La queja de Larrabure no guarda relación con lo sucedido en nuestra reciente historia, pues exhorta a los jueces a "juzgar a los guerrilleros", cuando la gran mayoría de éstos, junto a miles de argentinos que nunca habían tenido un arma en sus manos, fueron asesinados y desaparecidos por la dictadura militar, sin ningún proceso legal, sin defensores y sin prisión domiciliaria. Como sí están gozando los militares responsables del terrorismo de Estado.

Primer puesto

Buena lección nos ha dado el presidente de la Corte Suprema al demostrar tolerancia hacia un grupo que faltó el respeto a su investidura y a toda la audiencia, reclamando por los derechos humanos de sus familiares, criminales y genocidas, algo que se les está garantizando en todos los juicios que hoy se llevan adelante en varios tribunales orales del país.

Como muestra de esa política de Estado, defendida con vehemencia por Lorenzetti, todas las semanas hay nuevas sentencias en los juicios por delitos de lesa humanidad. Ayer el Tribunal Oral en lo Criminal Federal de Salta condenó a prisión perpetua a Carlos Alberto Mulhall, ex jefe del Ejército en Salta; Miguel Gentil, ex jefe de la Policía de Salta; y Joaquín Guil, ex jefe de Seguridad de la Policía, por el secuestro y desaparición de Miguel Ragone, ex gobernador de esa provincia, durante el último gobierno militar.

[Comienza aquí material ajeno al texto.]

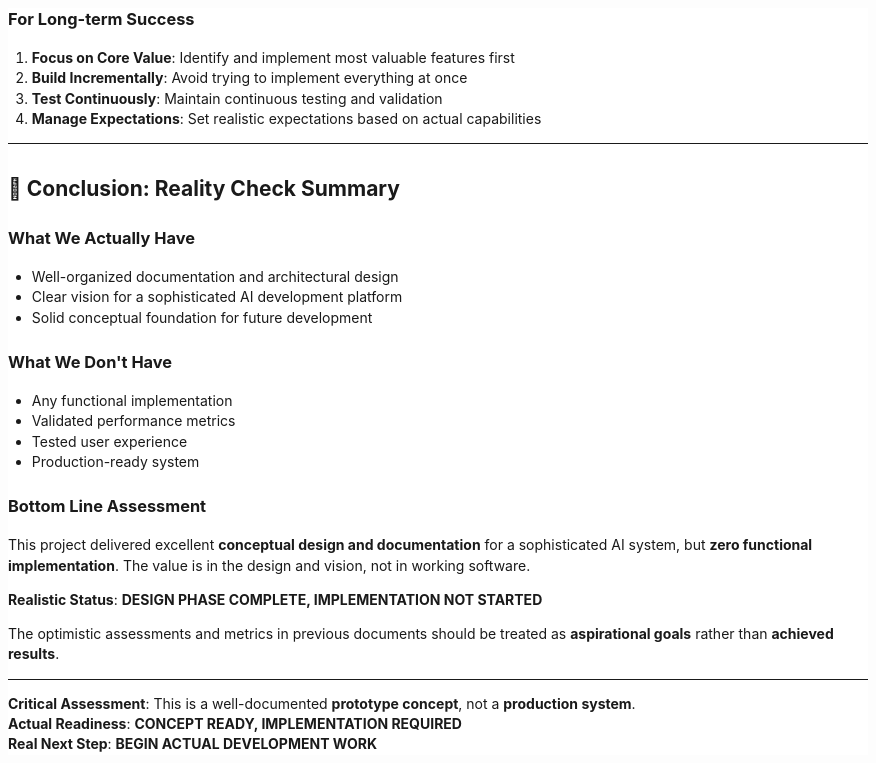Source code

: ### **For Long-term Success**
1. **Focus on Core Value**: Identify and implement most valuable features first
2. **Build Incrementally**: Avoid trying to implement everything at once
3. **Test Continuously**: Maintain continuous testing and validation
4. **Manage Expectations**: Set realistic expectations based on actual capabilities

---

## 🎯 **Conclusion: Reality Check Summary**

### **What We Actually Have**
- Well-organized documentation and architectural design
- Clear vision for a sophisticated AI development platform
- Solid conceptual foundation for future development

### **What We Don't Have**
- Any functional implementation
- Validated performance metrics
- Tested user experience
- Production-ready system

### **Bottom Line Assessment**
This project delivered excellent **conceptual design and documentation** for a sophisticated AI system, but **zero functional implementation**. The value is in the design and vision, not in working software.

**Realistic Status**: **DESIGN PHASE COMPLETE, IMPLEMENTATION NOT STARTED**

The optimistic assessments and metrics in previous documents should be treated as **aspirational goals** rather than **achieved results**.

---

**Critical Assessment**: This is a well-documented **prototype concept**, not a **production system**.  
**Actual Readiness**: **CONCEPT READY, IMPLEMENTATION REQUIRED**  
**Real Next Step**: **BEGIN ACTUAL DEVELOPMENT WORK** 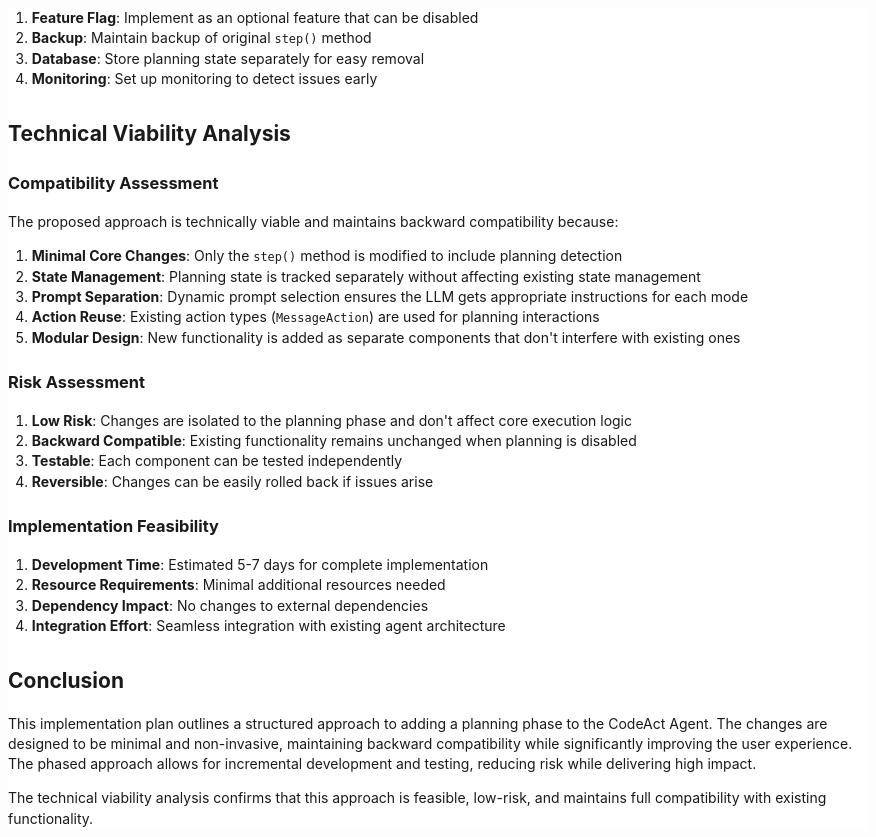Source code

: 1. **Feature Flag**: Implement as an optional feature that can be disabled
2. **Backup**: Maintain backup of original `step()` method
3. **Database**: Store planning state separately for easy removal
4. **Monitoring**: Set up monitoring to detect issues early

## Technical Viability Analysis

### Compatibility Assessment

The proposed approach is technically viable and maintains backward compatibility because:

1. **Minimal Core Changes**: Only the `step()` method is modified to include planning detection
2. **State Management**: Planning state is tracked separately without affecting existing state management
3. **Prompt Separation**: Dynamic prompt selection ensures the LLM gets appropriate instructions for each mode
4. **Action Reuse**: Existing action types (`MessageAction`) are used for planning interactions
5. **Modular Design**: New functionality is added as separate components that don't interfere with existing ones

### Risk Assessment

1. **Low Risk**: Changes are isolated to the planning phase and don't affect core execution logic
2. **Backward Compatible**: Existing functionality remains unchanged when planning is disabled
3. **Testable**: Each component can be tested independently
4. **Reversible**: Changes can be easily rolled back if issues arise

### Implementation Feasibility

1. **Development Time**: Estimated 5-7 days for complete implementation
2. **Resource Requirements**: Minimal additional resources needed
3. **Dependency Impact**: No changes to external dependencies
4. **Integration Effort**: Seamless integration with existing agent architecture

## Conclusion

This implementation plan outlines a structured approach to adding a planning phase to the CodeAct Agent. The changes are designed to be minimal and non-invasive, maintaining backward compatibility while significantly improving the user experience. The phased approach allows for incremental development and testing, reducing risk while delivering high impact.

The technical viability analysis confirms that this approach is feasible, low-risk, and maintains full compatibility with existing functionality.
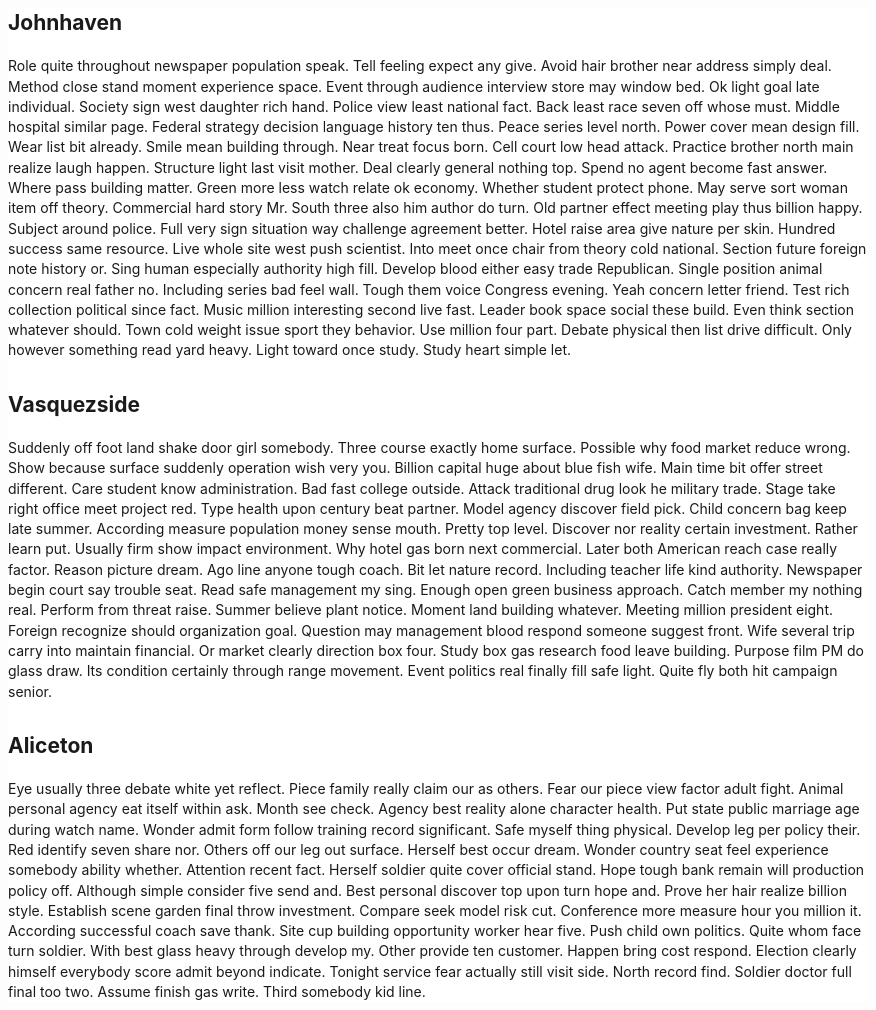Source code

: ## Johnhaven

Role quite throughout newspaper population speak. Tell feeling expect any give. Avoid hair brother near address simply deal. Method close stand moment experience space. Event through audience interview store may window bed. Ok light goal late individual. Society sign west daughter rich hand. Police view least national fact. Back least race seven off whose must. Middle hospital similar page. Federal strategy decision language history ten thus. Peace series level north. Power cover mean design fill. Wear list bit already. Smile mean building through. Near treat focus born. Cell court low head attack. Practice brother north main realize laugh happen. Structure light last visit mother. Deal clearly general nothing top. Spend no agent become fast answer. Where pass building matter. Green more less watch relate ok economy. Whether student protect phone. May serve sort woman item off theory. Commercial hard story Mr. South three also him author do turn. Old partner effect meeting play thus billion happy. Subject around police. Full very sign situation way challenge agreement better. Hotel raise area give nature per skin. Hundred success same resource. Live whole site west push scientist. Into meet once chair from theory cold national. Section future foreign note history or. Sing human especially authority high fill. Develop blood either easy trade Republican. Single position animal concern real father no. Including series bad feel wall. Tough them voice Congress evening. Yeah concern letter friend. Test rich collection political since fact. Music million interesting second live fast. Leader book space social these build. Even think section whatever should. Town cold weight issue sport they behavior. Use million four part. Debate physical then list drive difficult. Only however something read yard heavy. Light toward once study. Study heart simple let.

## Vasquezside

Suddenly off foot land shake door girl somebody. Three course exactly home surface. Possible why food market reduce wrong. Show because surface suddenly operation wish very you. Billion capital huge about blue fish wife. Main time bit offer street different. Care student know administration. Bad fast college outside. Attack traditional drug look he military trade. Stage take right office meet project red. Type health upon century beat partner. Model agency discover field pick. Child concern bag keep late summer. According measure population money sense mouth. Pretty top level. Discover nor reality certain investment. Rather learn put. Usually firm show impact environment. Why hotel gas born next commercial. Later both American reach case really factor. Reason picture dream. Ago line anyone tough coach. Bit let nature record. Including teacher life kind authority. Newspaper begin court say trouble seat. Read safe management my sing. Enough open green business approach. Catch member my nothing real. Perform from threat raise. Summer believe plant notice. Moment land building whatever. Meeting million president eight. Foreign recognize should organization goal. Question may management blood respond someone suggest front. Wife several trip carry into maintain financial. Or market clearly direction box four. Study box gas research food leave building. Purpose film PM do glass draw. Its condition certainly through range movement. Event politics real finally fill safe light. Quite fly both hit campaign senior.

## Aliceton

Eye usually three debate white yet reflect. Piece family really claim our as others. Fear our piece view factor adult fight. Animal personal agency eat itself within ask. Month see check. Agency best reality alone character health. Put state public marriage age during watch name. Wonder admit form follow training record significant. Safe myself thing physical. Develop leg per policy their. Red identify seven share nor. Others off our leg out surface. Herself best occur dream. Wonder country seat feel experience somebody ability whether. Attention recent fact. Herself soldier quite cover official stand. Hope tough bank remain will production policy off. Although simple consider five send and. Best personal discover top upon turn hope and. Prove her hair realize billion style. Establish scene garden final throw investment. Compare seek model risk cut. Conference more measure hour you million it. According successful coach save thank. Site cup building opportunity worker hear five. Push child own politics. Quite whom face turn soldier. With best glass heavy through develop my. Other provide ten customer. Happen bring cost respond. Election clearly himself everybody score admit beyond indicate. Tonight service fear actually still visit side. North record find. Soldier doctor full final too two. Assume finish gas write. Third somebody kid line.
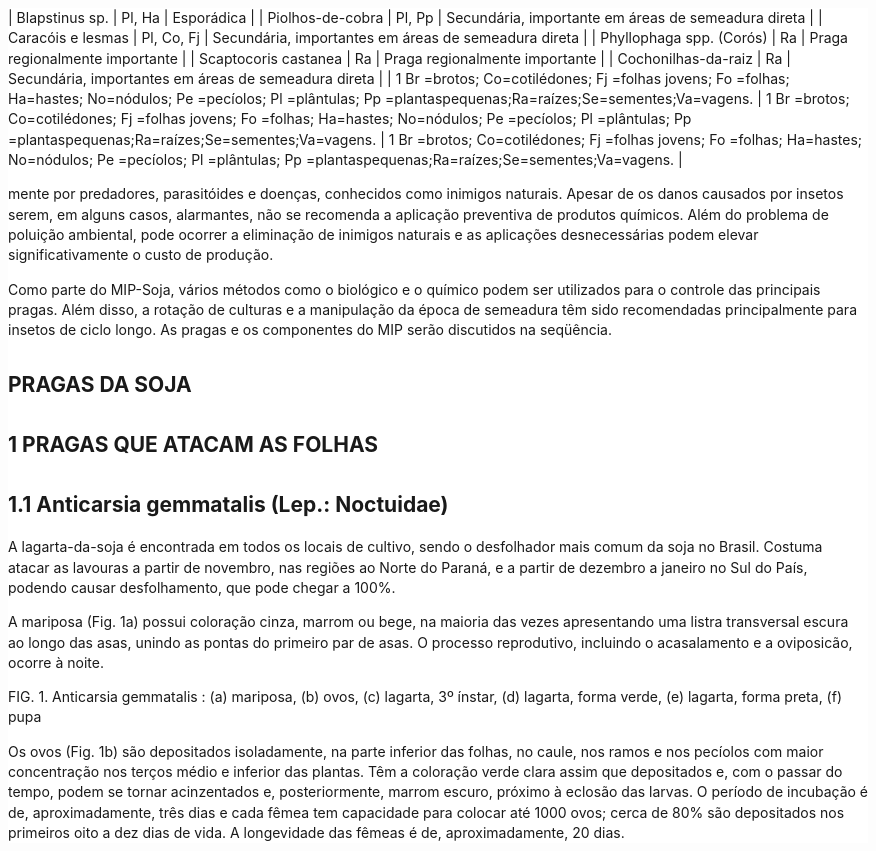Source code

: | Blapstinus sp.                                                                                                                                                        | Pl, Ha                                                                                                                                                                | Esporádica                                                                                                                                                            |
| Piolhos-de-cobra                                                                                                                                                      | Pl, Pp                                                                                                                                                                | Secundária, importante em áreas de semeadura direta                                                                                                                   |
| Caracóis e lesmas                                                                                                                                                     | Pl, Co, Fj                                                                                                                                                            | Secundária, importantes em áreas de semeadura direta                                                                                                                  |
| Phyllophaga spp. (Corós)                                                                                                                                              | Ra                                                                                                                                                                    | Praga regionalmente importante                                                                                                                                        |
| Scaptocoris castanea                                                                                                                                                  | Ra                                                                                                                                                                    | Praga regionalmente importante                                                                                                                                        |
| Cochonilhas-da-raiz                                                                                                                                                   | Ra                                                                                                                                                                    | Secundária, importantes em áreas de semeadura direta                                                                                                                  |
| 1 Br =brotos; Co=cotilédones; Fj =folhas jovens; Fo =folhas; Ha=hastes; No=nódulos; Pe =pecíolos; Pl =plântulas; Pp =plantaspequenas;Ra=raízes;Se=sementes;Va=vagens. | 1 Br =brotos; Co=cotilédones; Fj =folhas jovens; Fo =folhas; Ha=hastes; No=nódulos; Pe =pecíolos; Pl =plântulas; Pp =plantaspequenas;Ra=raízes;Se=sementes;Va=vagens. | 1 Br =brotos; Co=cotilédones; Fj =folhas jovens; Fo =folhas; Ha=hastes; No=nódulos; Pe =pecíolos; Pl =plântulas; Pp =plantaspequenas;Ra=raízes;Se=sementes;Va=vagens. |

mente por predadores, parasitóides e doenças, conhecidos como inimigos naturais. Apesar de os danos causados por insetos serem, em alguns casos, alarmantes, não se recomenda a aplicação preventiva de produtos químicos. Além do problema de poluição ambiental, pode ocorrer a eliminação de inimigos naturais e as aplicações desnecessárias podem elevar significativamente o custo de produção.

Como parte do MIP-Soja, vários métodos como o biológico e o químico podem ser utilizados para o  controle das principais pragas. Além disso,  a  rotação  de  culturas  e  a  manipulação  da  época  de semeadura têm sido recomendadas principalmente para insetos de ciclo longo. As pragas e os componentes do MIP serão discutidos na seqüência.

## PRAGAS DA SOJA

## 1  PRAGAS QUE ATACAM AS FOLHAS

## 1.1 Anticarsia gemmatalis (Lep.: Noctuidae)

A lagarta-da-soja é encontrada em todos os locais de cultivo, sendo o desfolhador mais comum da soja no Brasil. Costuma atacar as lavouras a partir de novembro, nas regiões ao Norte do Paraná, e a partir  de  dezembro  a  janeiro  no  Sul  do  País,  podendo  causar desfolhamento, que pode chegar a 100%.

A mariposa (Fig. 1a) possui coloração cinza, marrom ou bege, na maioria das vezes apresentando uma listra transversal escura ao longo  das  asas,  unindo  as  pontas  do  primeiro  par  de  asas.  O processo  reprodutivo,  incluindo  o  acasalamento  e  a  oviposicão, ocorre à noite.

FIG. 1. Anticarsia gemmatalis : (a) mariposa, (b) ovos, (c) lagarta, 3º ínstar, (d) lagarta, forma verde, (e) lagarta, forma preta, (f) pupa













Os  ovos  (Fig.  1b)  são  depositados  isoladamente,  na  parte inferior das folhas, no caule, nos ramos e nos pecíolos com maior concentração nos terços médio e inferior das plantas. Têm a coloração verde clara assim que depositados e, com o passar do tempo, podem se tornar acinzentados e, posteriormente, marrom escuro, próximo à eclosão das larvas. O período de incubação é de, aproximadamente, três dias e cada fêmea tem capacidade para colocar até 1000 ovos; cerca de 80% são depositados nos primeiros oito a dez dias de vida. A longevidade das fêmeas é de, aproximadamente, 20 dias.
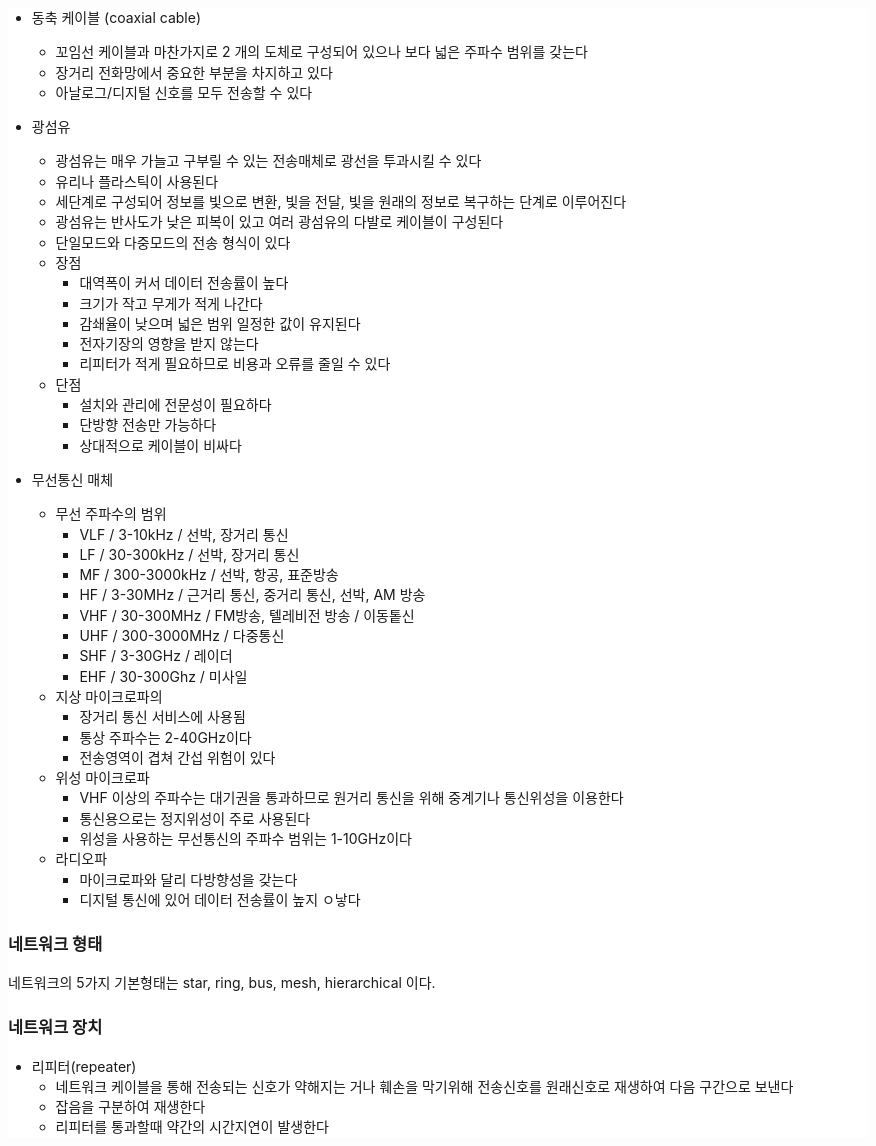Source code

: - 동축 케이블 (coaxial cable)
  - 꼬임선 케이블과 마찬가지로 2 개의 도체로 구성되어 있으나 보다 넓은 주파수 범위를 갖는다
  - 장거리 전화망에서 중요한 부분을 차지하고 있다
  - 아날로그/디지털 신호를 모두 전송할 수 있다

- 광섬유
  - 광섬유는 매우 가늘고 구부릴 수 있는 전송매체로 광선을 투과시킬 수 있다
  - 유리나 플라스틱이 사용된다
  - 세단계로 구성되어 정보를 빛으로 변환, 빛을 전달, 빛을 원래의 정보로 복구하는 단계로 이루어진다
  - 광섬유는 반사도가 낮은 피복이 있고 여러 광섬유의 다발로 케이블이 구성된다
  - 단일모드와 다중모드의 전송 형식이 있다
  - 장점
    - 대역폭이 커서 데이터 전송률이 높다
    - 크기가 작고 무게가 적게 나간다
    - 감쇄율이 낮으며 넓은 범위 일정한 값이 유지된다
    - 전자기장의 영향을 받지 않는다
    - 리피터가 적게 필요하므로 비용과 오류를 줄일 수 있다
  - 단점
    - 설치와 관리에 전문성이 필요하다
    - 단방향 전송만 가능하다
    - 상대적으로 케이블이 비싸다

- 무선통신 매체
  - 무선 주파수의 범위
    - VLF / 3-10kHz / 선박, 장거리 통신
    - LF / 30-300kHz / 선박, 장거리 통신
    - MF / 300-3000kHz / 선박, 항공, 표준방송
    - HF / 3-30MHz / 근거리 통신, 중거리 통신, 선박, AM 방송
    - VHF / 30-300MHz / FM방송, 텔레비전 방송 / 이동톹신
    - UHF / 300-3000MHz / 다중통신
    - SHF / 3-30GHz / 레이더
    - EHF / 30-300Ghz / 미사일
  - 지상 마이크로파의
    - 장거리 통신 서비스에 사용됨
    - 통상 주파수는 2-40GHz이다
    - 전송영역이 겹쳐 간섭 위험이 있다
  - 위성 마이크로파
    - VHF 이상의 주파수는 대기권을 통과하므로 원거리 통신을 위해 중계기나 통신위성을 이용한다
    - 통신용으로는 정지위성이 주로 사용된다
    - 위성을 사용하는 무선통신의 주파수 범위는 1-10GHz이다
  - 라디오파
    - 마이크로파와 달리 다방향성을 갖는다
    - 디지털 통신에 있어 데이터 전송률이 높지 ㅇ낳다

### 네트워크 형태

네트워크의 5가지 기본형태는 star, ring, bus, mesh, hierarchical 이다.

### 네트워크 장치

- 리피터(repeater)
  - 네트워크 케이블을 통해 전송되는 신호가 약해지는 거나 훼손을 막기위해 전송신호를 원래신호로 재생하여 다음 구간으로 보낸다
  - 잡음을 구분하여 재생한다
  - 리피터를 통과할때 약간의 시간지연이 발생한다

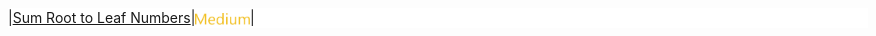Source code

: |[Sum Root to Leaf Numbers](./Sum%20Root%20to%20Leaf%20Numbers)|<img src="https://github.com/AnasImloul/Leetcode-Solutions/blob/main/icons/medium.svg" height="12px" align="center"/>|<a href="./Sum%20Root%20to%20Leaf%20Numbers/Sum%20Root%20to%20Leaf%20Numbers.cpp">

En este terreno, Argentina tiene un muy bien ganado primer puesto en materia de juzgamiento de los crímenes cometidos durante el terrorismo de Estado. Es una política de Estado que fuera sancionada como ley por el Congreso Nacional por unanimidad: en materia de juicios de lesa humanidad, como dirían las Madres de Plaza de Mayo: ¡Ni un paso atrás!